■ **Given text**

Understanding Splunk Fishbucket
Introduction to Splunk Fishbucket
In this post we will learn what is fishbucket in Splunk but before that lets us understand what Splunk is and its purpose.
Splunk is used for monitoring, searching, analyzing the machine data in real time. The datasource can range from application data to user created data to sensors or devices.
Purpose of Splunk fishbucket
Before analyzing the data, Splunk index the data. The index is necessary to analyze the data. But here is the issue, what if the same data is indexed multiple times or in other words, how to avoid duplicate indexing the same chunk of data?
Splunk fishbucket keeps seek pointers and CRCs for the indexed files inside the directory. This directory is called fishbucket. Since through fishbucket we can know which data has already been indexed, so splunkd can tell if it has been read already and avoid duplicate indexing.
How fishbucket works?
File monitor processor searches the fishbucket to see if the CRC from the beginning of the file is already there or not. This is the first step of file monitor processor whenever it starts looking at a file. There can be three possible scenarios:
Scenario 1: If CRC is not present is fishbucket, the file is indexed as new. This is simple, file has never been indexed. After indexing, it stores CRC and seekpointer inside fishbucket.
Scenario 2: If CRC is present is fishbucket and seek pointer is same as current end of file , this means the file has already been indexed and has not been changed since last indexed. Seek pointer is used to check if there is change in file or not.
Scenario 3: If CRC is present is fishbucket and seek pointer is beyond the current end of file, this means something in the part of file which we have already read has been changed. Since we cannot know what has been changed, lets re-index the whole data again.
Location of fishbucket directory
All these CRCs and seek pointer is stored in location by default:
Retention policy of fishbucket index
Via indexes.conf, we can change the retention policy of fishbucket index. This may be needed if we are indexing a lots of number of file. But we need to be careful when changing retention policy because if the file which has already been indexed but the CRCs and seek pointer got deleted due to change of retention policy, there is risk of same file getting indexed again.

■ **Complete the following**
1) In the Splunk fishbucket post, rewrite the paragraph beginning "Via indexes.conf" as a short bulleted list that keeps its main facts.
2) Answer these from the Splunk fishbucket post:
(a) What does the fishbucket keep for the indexed files?
(b) Through which file can the retention policy of the fishbucket index be changed?
(c) In Scenario 1, what is stored in the fishbucket after the file is indexed?
3) Copy the stretch of the Splunk fishbucket post from "Splunk is used" through "How fishbucket works?", word for word.

■ **Provided records**
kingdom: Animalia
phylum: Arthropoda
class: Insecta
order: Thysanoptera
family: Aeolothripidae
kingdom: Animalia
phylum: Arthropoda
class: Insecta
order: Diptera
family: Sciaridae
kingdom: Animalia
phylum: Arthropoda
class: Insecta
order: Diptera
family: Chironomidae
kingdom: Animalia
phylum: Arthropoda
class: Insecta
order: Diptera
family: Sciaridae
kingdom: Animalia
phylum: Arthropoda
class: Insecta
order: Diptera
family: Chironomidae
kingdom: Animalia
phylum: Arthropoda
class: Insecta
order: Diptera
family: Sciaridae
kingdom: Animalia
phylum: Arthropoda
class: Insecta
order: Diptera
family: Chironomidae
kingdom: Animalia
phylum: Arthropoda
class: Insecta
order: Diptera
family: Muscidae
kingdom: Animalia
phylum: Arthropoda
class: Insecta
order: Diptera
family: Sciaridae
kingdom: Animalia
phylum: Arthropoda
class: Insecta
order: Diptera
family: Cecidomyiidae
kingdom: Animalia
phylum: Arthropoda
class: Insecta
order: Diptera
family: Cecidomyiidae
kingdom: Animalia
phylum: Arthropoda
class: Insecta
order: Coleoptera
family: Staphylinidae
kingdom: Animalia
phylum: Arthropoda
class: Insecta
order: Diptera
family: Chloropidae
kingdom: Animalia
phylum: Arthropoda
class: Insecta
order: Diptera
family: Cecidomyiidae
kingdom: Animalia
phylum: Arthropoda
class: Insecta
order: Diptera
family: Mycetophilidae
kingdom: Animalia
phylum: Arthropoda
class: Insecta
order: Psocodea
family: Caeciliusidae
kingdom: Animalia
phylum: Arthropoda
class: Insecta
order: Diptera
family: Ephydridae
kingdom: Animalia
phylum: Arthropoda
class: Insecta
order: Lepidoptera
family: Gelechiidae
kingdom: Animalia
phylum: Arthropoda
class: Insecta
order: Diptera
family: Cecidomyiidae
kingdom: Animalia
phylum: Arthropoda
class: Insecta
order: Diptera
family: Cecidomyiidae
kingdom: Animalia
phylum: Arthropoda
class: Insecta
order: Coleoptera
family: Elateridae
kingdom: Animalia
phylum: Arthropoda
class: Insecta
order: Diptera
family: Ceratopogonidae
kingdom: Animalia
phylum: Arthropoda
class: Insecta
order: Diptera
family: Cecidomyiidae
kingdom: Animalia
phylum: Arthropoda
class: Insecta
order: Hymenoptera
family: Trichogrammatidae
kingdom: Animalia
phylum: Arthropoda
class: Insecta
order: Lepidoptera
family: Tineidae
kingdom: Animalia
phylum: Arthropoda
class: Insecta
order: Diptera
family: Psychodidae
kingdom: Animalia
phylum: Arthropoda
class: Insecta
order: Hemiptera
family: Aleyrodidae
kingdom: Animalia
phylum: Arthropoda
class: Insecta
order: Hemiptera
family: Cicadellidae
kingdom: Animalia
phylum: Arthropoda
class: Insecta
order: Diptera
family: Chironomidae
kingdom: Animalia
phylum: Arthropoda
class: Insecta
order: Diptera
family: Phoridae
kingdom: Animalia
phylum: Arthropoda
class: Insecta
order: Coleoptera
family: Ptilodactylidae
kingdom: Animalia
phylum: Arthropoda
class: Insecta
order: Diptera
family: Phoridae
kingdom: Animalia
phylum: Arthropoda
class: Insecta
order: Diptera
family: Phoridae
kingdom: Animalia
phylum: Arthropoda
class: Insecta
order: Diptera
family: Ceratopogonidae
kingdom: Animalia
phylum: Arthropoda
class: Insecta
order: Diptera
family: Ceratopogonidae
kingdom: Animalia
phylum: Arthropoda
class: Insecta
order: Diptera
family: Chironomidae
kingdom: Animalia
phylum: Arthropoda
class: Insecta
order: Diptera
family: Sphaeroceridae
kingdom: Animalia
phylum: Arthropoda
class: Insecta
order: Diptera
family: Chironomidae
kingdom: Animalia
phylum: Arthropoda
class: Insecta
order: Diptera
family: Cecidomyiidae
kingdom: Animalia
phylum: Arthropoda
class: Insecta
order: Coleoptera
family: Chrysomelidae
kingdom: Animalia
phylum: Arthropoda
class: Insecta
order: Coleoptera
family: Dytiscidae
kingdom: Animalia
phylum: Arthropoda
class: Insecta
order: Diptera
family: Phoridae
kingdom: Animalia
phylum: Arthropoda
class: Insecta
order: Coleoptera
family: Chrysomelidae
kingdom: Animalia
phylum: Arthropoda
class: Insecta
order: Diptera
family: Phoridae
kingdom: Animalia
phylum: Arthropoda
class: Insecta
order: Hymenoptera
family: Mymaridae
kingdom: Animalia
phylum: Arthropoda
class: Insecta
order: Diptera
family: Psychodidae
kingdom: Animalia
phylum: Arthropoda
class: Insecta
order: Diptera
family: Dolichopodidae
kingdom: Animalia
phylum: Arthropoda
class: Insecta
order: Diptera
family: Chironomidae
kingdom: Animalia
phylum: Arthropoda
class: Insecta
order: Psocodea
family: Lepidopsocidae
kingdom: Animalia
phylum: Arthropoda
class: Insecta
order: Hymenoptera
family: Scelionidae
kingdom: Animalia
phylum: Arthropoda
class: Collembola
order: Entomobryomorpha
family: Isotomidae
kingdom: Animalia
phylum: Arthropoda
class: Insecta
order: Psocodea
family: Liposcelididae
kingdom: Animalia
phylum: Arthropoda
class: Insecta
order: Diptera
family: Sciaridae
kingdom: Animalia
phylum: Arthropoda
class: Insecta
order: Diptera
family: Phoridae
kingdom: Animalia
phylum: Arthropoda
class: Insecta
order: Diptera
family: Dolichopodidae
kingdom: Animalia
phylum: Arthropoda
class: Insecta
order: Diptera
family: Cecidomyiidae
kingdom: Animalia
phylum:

■ **Solutions per task**
1)
- The retention policy of the fishbucket index can be changed through indexes.conf.
- This may be needed when indexing a large number of files.
- Take care when changing it: if the CRCs and seek pointer of an already indexed file are deleted because of the new policy, that file may be indexed again.

2)
(a) Seek pointers and CRCs.
(b) indexes.conf.
(c) The CRC and the seek pointer.

3)
Splunk is used for monitoring, searching, analyzing the machine data in real time. The datasource can range from application data to user created data to sensors or devices.
Purpose of Splunk fishbucket
Before analyzing the data, Splunk index the data. The index is necessary to analyze the data. But here is the issue, what if the same data is indexed multiple times or in other words, how to avoid duplicate indexing the same chunk of data?
Splunk fishbucket keeps seek pointers and CRCs for the indexed files inside the directory. This directory is called fishbucket. Since through fishbucket we can know which data has already been indexed, so splunkd can tell if it has been read already and avoid duplicate indexing.
How fishbucket works?